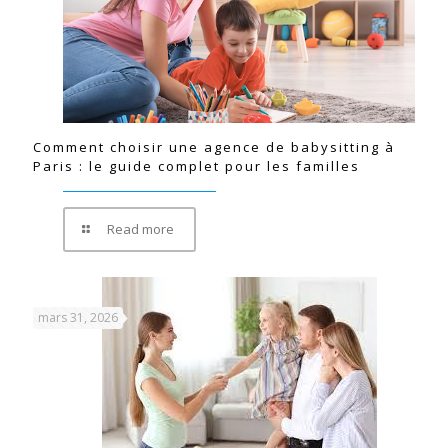
Comment choisir une agence de babysitting à
Paris : le guide complet pour les familles
Read more
mars 31, 2026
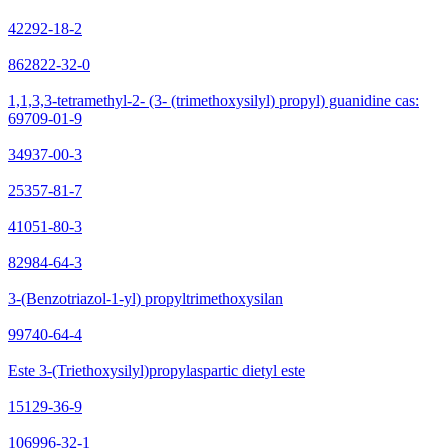
42292-18-2
862822-32-0
1,1,3,3-tetramethyl-2- (3- (trimethoxysilyl) propyl) guanidine cas:
69709-01-9
34937-00-3
25357-81-7
41051-80-3
82984-64-3
3-(Benzotriazol-1-yl) propyltrimethoxysilan
99740-64-4
Este 3-(Triethoxysilyl)propylaspartic dietyl este
15129-36-9
106996-32-1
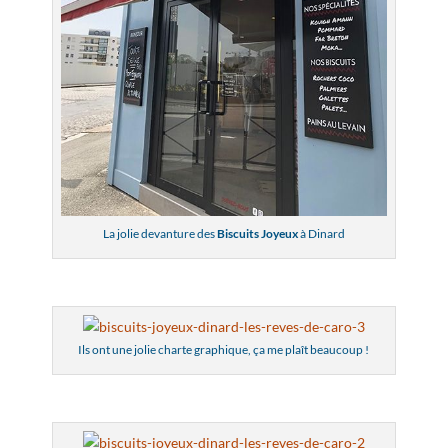
La jolie devanture des
Biscuits Joyeux
à Dinard
Ils ont une jolie charte graphique, ça me plaît beaucoup !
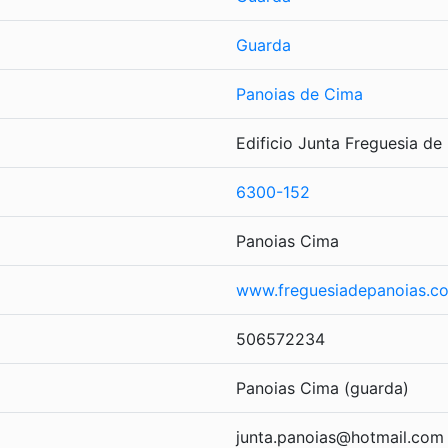
Guarda
Panoias de Cima
Edificio Junta Freguesia d
6300-152
Panoias Cima
www.freguesiadepanoias.c
506572234
Panoias Cima (guarda)
junta.panoias@hotmail.com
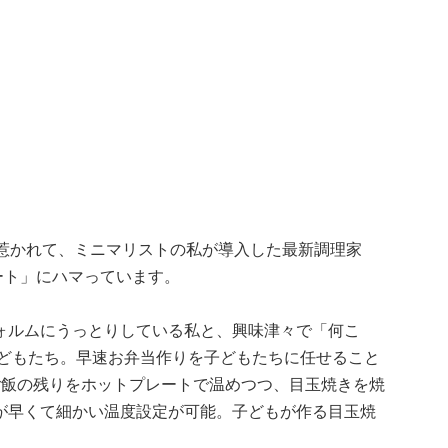
に惹かれて、ミニマリストの私が導入した最新調理家
プレート」にハマっています。
ォルムにうっとりしている私と、興味津々で「何こ
子どもたち。早速お弁当作りを子どもたちに任せること
ご飯の残りをホットプレートで温めつつ、目玉焼きを焼
のが早くて細かい温度設定が可能。子どもが作る目玉焼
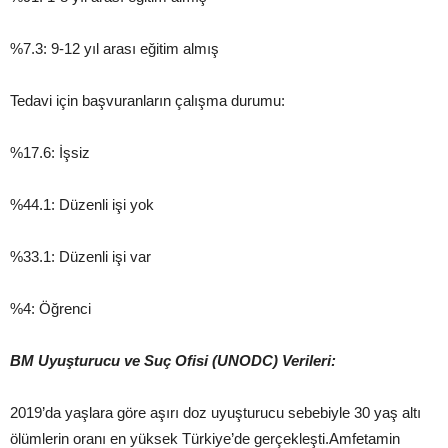
%7.3: 9-12 yıl arası eğitim almış
Tedavi için başvuranların çalışma durumu:
%17.6: İşsiz
%44.1: Düzenli işi yok
%33.1: Düzenli işi var
%4: Öğrenci
BM Uyuşturucu ve Suç Ofisi (UNODC) Verileri:
2019’da yaşlara göre aşırı doz uyuşturucu sebebiyle 30 yaş altı
ölümlerin oranı en yüksek Türkiye’de gerçekleşti.Amfetamin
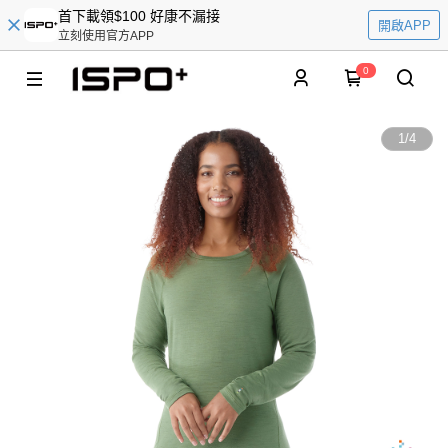
首下載領$100 好康不漏接
開啟APP
立刻使用官方APP
0
1
/
4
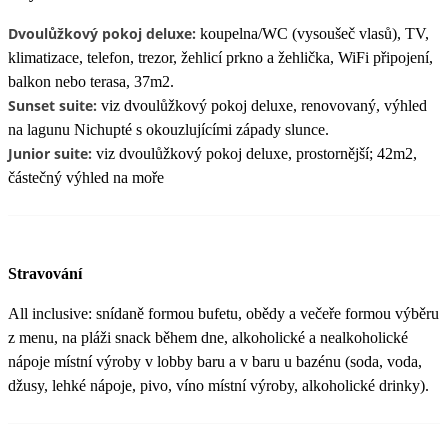
Dvoulůžkový pokoj deluxe:
koupelna/WC (vysoušeč vlasů), TV,
klimatizace, telefon, trezor, žehlicí prkno a žehlička, WiFi připojení,
balkon nebo terasa, 37m2.
Sunset suite:
viz dvoulůžkový pokoj deluxe, renovovaný, výhled
na lagunu Nichupté s okouzlujícími západy slunce.
Junior suite:
viz dvoulůžkový pokoj deluxe, prostornější; 42m2,
částečný výhled na moře
Stravování
All inclusive: snídaně formou bufetu, obědy a večeře formou výběru
z menu, na pláži snack během dne, alkoholické a nealkoholické
nápoje místní výroby v lobby baru a v baru u bazénu (soda, voda,
džusy, lehké nápoje, pivo, víno místní výroby, alkoholické drinky).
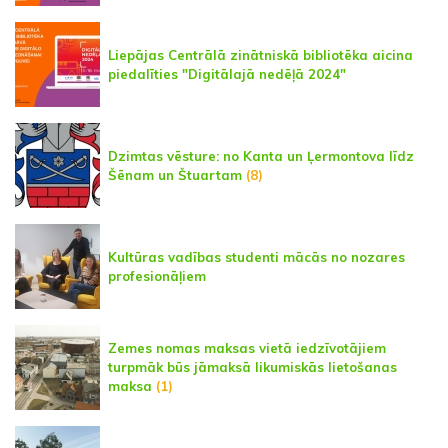
Liepājas Centrālā zinātniskā bibliotēka aicina
piedalīties "Digitālajā nedēļā 2024"
Dzimtas vēsture: no Kanta un Ļermontova līdz
Šēnam un Štuartam
(8)
Kultūras vadības studenti mācās no nozares
profesionāļiem
Zemes nomas maksas vietā iedzīvotājiem
turpmāk būs jāmaksā likumiskās lietošanas
maksa
(1)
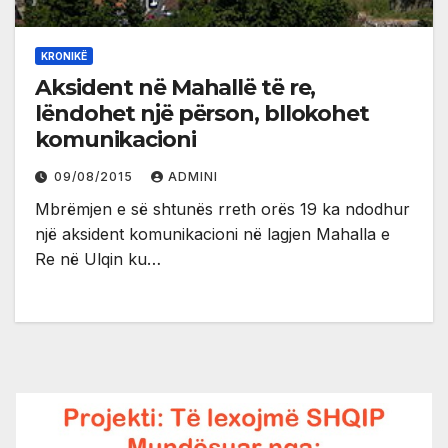
KRONIKË
Aksident në Mahallë të re,
lëndohet një përson, bllokohet
komunikacioni
09/08/2015
ADMINI
Mbrëmjen e së shtunës rreth orës 19 ka ndodhur
një aksident komunikacioni në lagjen Mahalla e
Re në Ulqin ku…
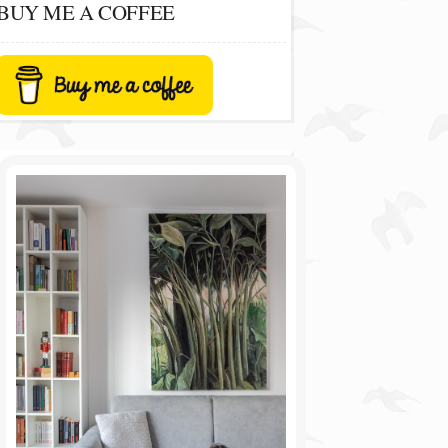
BUY ME A COFFEE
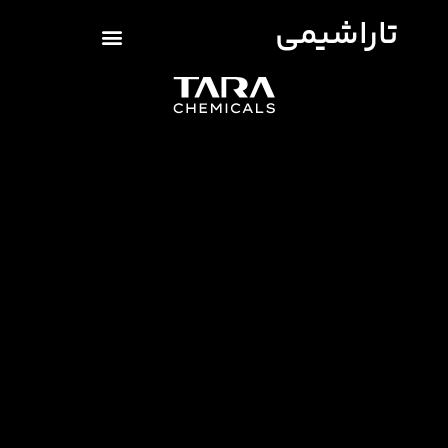
تاراشیمی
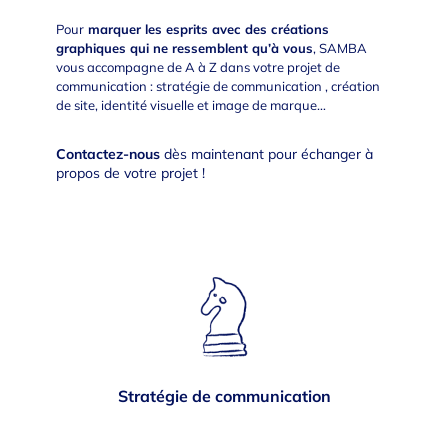
Pour
marquer les esprits avec des créations
graphiques qui ne ressemblent qu’à vous
, SAMBA
vous accompagne de A à Z dans votre projet de
communication :
stratégie de communication
,
création
de site
,
identité visuelle
et
image de marque
…
Contactez-nous
dès maintenant pour échanger à
propos de votre projet !
Stratégie de communication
○ ○ ○ ○
● **Exercise**: Repeat all the text read from the material above, line for line and unchanged, and leave the pictures out of your answer.

● **Finished exercise**:
Comment choisir une agence de babysitting à
Paris : le guide complet pour les familles
Read more
mars 31, 2026
42292-18-2
862822-32-0
1,1,3,3-tetramethyl-2- (3- (trimethoxysilyl) propyl) guanidine cas:
69709-01-9
34937-00-3
25357-81-7
41051-80-3
82984-64-3
3-(Benzotriazol-1-yl) propyltrimethoxysilan
99740-64-4
Este 3-(Triethoxysilyl)propylaspartic dietyl este
15129-36-9
106996-32-1
La jolie devanture des
Biscuits Joyeux
à Dinard
Ils ont une jolie charte graphique, ça me plaît beaucoup !
Guarda
Panoias de Cima
Edificio Junta Freguesia d
6300-152
Panoias Cima
www.freguesiadepanoias.c
506572234
Panoias Cima (guarda)
junta.panoias@hotmail.com
に惹かれて、ミニマリストの私が導入した最新調理家
プレート」にハマっています。
ォルムにうっとりしている私と、興味津々で「何こ
子どもたち。早速お弁当作りを子どもたちに任せること
ご飯の残りをホットプレートで温めつつ、目玉焼きを焼
のが早くて細かい温度設定が可能。子どもが作る目玉焼
%7.3: 9-12 yıl arası eğitim almış
Tedavi için başvuranların çalışma durumu:
%17.6: İşsiz
%44.1: Düzenli işi yok
%33.1: Düzenli işi var
%4: Öğrenci
BM Uyuşturucu ve Suç Ofisi (UNODC) Verileri:
2019’da yaşlara göre aşırı doz uyuşturucu sebebiyle 30 yaş altı
ölümlerin oranı en yüksek Türkiye’de gerçekleşti.Amfetamin
首下載領$100 好康不漏接
開啟APP
立刻使用官方APP
0
1
/
4
Dvoulůžkový pokoj deluxe:
koupelna/WC (vysoušeč vlasů), TV,
klimatizace, telefon, trezor, žehlicí prkno a žehlička, WiFi připojení,
balkon nebo terasa, 37m2.
Sunset suite:
viz dvoulůžkový pokoj deluxe, renovovaný, výhled
na lagunu Nichupté s okouzlujícími západy slunce.
Junior suite:
viz dvoulůžkový pokoj deluxe, prostornější; 42m2,
částečný výhled na moře
Stravování
All inclusive: snídaně formou bufetu, obědy a večeře formou výběru
z menu, na pláži snack během dne, alkoholické a nealkoholické
nápoje místní výroby v lobby baru a v baru u bazénu (soda, voda,
džusy, lehké nápoje, pivo, víno místní výroby, alkoholické drinky).
Liepājas Centrālā zinātniskā bibliotēka aicina
piedalīties "Digitālajā nedēļā 2024"
Dzimtas vēsture: no Kanta un Ļermontova līdz
Šēnam un Štuartam
(8)
Kultūras vadības studenti mācās no nozares
profesionāļiem
Zemes nomas maksas vietā iedzīvotājiem
turpmāk būs jāmaksā likumiskās lietošanas
maksa
(1)
KRONIKË
Aksident në Mahallë të re,
lëndohet një përson, bllokohet
komunikacioni
09/08/2015
ADMINI
Mbrëmjen e së shtunës rreth orës 19 ka ndodhur
një aksident komunikacioni në lagjen Mahalla e
Re në Ulqin ku…
BUY ME A COFFEE
تاراشیمی
Pour
marquer les esprits avec des créations
graphiques qui ne ressemblent qu’à vous
, SAMBA
vous accompagne de A à Z dans votre projet de
communication :
stratégie de communication
,
création
de site
,
identité visuelle
et
image de marque
…
Contactez-nous
dès maintenant pour échanger à
propos de votre projet !
Stratégie de communication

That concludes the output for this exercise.